# Flushing with Foxfarm Sledgehammer



## NewGrowerUSA

Hello all.  I am familiar with flushing using FoxFarm Sledgehammer.  However, there is something I have always wondered:  Once the flush is complete, can I or should I add nutrients right after the flush, or wait a day or so to add them?


----------



## Hushpuppy

I think that really depends on whether you are in soil of soilless or hydro. In hydro, I add back nutrients immediately after flushing. I would think the same can be done in soilless, but in organic/natural soil, its probably best to wait a couple days and allow the soil to dry some before going back with nutes as that adds more water that has to be removed for the roots to breathe.


----------



## wordwar-ingreenink

I personally would wait til the next watering/feeding. You can let her ride out on just water she'll be fine.


----------



## Rosebud

I don't flush, but why would you flush and then use nutes? I am organic dirt but even when i used bottled stuff (organic) i never flushed...


----------



## Hushpuppy

It depends on why you flushed in the first place. I should've asked that to start. If you are flushing because you have a problem in your medium that is damaging the plants, then you will flush and allow the plants to rest for a few days to recover from whatever was in the medium that was causing the issue.

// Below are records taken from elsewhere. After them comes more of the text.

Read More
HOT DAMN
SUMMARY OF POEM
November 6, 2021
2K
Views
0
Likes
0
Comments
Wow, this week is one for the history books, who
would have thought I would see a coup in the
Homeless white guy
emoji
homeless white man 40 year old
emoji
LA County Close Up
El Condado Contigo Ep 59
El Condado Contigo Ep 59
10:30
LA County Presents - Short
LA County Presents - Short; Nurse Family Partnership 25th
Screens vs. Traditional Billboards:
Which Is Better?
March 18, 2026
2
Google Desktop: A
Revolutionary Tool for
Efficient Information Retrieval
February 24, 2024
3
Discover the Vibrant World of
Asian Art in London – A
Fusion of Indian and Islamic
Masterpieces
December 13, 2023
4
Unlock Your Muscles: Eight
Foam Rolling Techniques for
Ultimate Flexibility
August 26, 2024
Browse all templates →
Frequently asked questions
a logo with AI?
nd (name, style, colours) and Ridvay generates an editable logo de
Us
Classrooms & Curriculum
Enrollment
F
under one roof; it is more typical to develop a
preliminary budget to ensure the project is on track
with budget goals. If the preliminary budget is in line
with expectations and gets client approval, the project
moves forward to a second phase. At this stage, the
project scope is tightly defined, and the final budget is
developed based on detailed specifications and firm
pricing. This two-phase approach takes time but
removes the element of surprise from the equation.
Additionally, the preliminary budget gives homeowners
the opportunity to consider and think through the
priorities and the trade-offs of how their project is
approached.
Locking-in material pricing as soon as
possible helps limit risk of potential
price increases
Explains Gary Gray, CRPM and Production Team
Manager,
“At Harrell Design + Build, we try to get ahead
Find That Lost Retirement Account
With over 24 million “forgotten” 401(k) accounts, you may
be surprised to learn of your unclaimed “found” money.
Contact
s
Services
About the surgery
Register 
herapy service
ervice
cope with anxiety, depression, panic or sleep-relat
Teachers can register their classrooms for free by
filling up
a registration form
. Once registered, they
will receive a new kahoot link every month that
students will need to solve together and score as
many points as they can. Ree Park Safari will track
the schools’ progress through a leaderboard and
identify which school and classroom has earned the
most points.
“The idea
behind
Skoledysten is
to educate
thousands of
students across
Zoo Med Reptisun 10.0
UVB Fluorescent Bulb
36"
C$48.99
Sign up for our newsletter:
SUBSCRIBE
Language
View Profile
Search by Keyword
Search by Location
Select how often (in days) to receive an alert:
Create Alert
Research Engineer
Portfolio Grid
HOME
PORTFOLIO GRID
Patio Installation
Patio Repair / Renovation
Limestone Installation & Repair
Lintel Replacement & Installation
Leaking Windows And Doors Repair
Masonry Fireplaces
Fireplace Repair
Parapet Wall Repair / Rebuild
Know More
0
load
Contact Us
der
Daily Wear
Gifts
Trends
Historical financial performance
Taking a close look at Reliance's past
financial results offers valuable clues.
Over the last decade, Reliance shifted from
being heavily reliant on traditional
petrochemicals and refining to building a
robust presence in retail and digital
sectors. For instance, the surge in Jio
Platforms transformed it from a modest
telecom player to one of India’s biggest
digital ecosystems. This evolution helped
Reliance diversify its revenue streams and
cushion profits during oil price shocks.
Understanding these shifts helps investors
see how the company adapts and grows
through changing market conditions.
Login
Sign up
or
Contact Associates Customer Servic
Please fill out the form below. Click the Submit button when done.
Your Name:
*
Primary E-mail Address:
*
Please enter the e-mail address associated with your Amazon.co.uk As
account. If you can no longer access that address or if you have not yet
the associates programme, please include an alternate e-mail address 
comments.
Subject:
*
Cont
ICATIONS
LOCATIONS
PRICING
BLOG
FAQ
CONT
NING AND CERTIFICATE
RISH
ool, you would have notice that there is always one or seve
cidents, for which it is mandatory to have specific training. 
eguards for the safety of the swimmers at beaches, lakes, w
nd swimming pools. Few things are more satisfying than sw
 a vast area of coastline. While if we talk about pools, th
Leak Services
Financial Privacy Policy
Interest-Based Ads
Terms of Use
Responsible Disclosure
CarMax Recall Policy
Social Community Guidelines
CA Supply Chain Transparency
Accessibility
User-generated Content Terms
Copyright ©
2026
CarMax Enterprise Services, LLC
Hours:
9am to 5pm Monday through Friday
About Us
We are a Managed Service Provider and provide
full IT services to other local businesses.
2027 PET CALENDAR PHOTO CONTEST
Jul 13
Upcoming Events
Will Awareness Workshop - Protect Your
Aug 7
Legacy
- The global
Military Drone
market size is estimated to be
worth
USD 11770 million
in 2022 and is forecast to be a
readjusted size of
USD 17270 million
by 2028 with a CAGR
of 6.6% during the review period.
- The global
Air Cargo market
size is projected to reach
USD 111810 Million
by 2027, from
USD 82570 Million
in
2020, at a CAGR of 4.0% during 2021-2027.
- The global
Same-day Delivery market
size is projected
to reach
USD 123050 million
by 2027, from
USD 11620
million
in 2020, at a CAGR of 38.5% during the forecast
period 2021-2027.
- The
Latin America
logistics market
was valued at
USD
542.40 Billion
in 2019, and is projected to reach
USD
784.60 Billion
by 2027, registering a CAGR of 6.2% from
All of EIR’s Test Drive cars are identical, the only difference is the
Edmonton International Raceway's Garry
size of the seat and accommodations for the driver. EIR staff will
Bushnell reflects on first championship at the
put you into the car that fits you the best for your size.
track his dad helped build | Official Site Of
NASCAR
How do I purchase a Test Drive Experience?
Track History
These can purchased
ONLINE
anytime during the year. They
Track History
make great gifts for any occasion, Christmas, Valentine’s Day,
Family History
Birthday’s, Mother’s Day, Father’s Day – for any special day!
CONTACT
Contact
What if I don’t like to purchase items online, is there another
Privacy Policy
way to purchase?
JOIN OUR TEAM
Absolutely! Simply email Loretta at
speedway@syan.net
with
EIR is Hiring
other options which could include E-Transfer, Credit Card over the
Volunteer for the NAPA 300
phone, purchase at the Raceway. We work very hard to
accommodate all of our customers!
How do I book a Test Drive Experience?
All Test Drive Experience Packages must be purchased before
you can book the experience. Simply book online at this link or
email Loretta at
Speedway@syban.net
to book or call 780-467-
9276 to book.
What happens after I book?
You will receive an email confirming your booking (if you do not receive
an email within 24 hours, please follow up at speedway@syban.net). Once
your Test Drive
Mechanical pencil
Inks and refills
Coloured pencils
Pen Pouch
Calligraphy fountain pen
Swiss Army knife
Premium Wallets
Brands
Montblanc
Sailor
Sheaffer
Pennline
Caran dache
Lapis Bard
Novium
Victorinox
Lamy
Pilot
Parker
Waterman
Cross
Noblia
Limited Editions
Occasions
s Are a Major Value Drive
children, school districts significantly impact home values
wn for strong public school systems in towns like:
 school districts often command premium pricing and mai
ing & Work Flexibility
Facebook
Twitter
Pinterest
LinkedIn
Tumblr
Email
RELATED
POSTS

If you are doing preventative flushing to clean the medium of buildup to prevent future problems, then you can go right back with nutrients (unless you are in natural soil). If you are growing "organic" then you shouldn't have to ever flush your medium unless you have some really serious problems.


----------



## The Hemp Goddess

I have never really understood flushing unless you have a problem.  So, like the others, I am wondering why you are flushing your plants?


----------



## pcduck

There are 2 reasons to flush.
1. Grower error.
2. Makes more money for nute companies.


----------



## tcbud

pcduck said:


> There are 2 reasons to flush.
> 1. Grower error.
> 2. Makes more money for nute companies.


 Agree


----------



## Rosebud

Duck, that is what i was trying to get at.  Thank you for your succinctness.


----------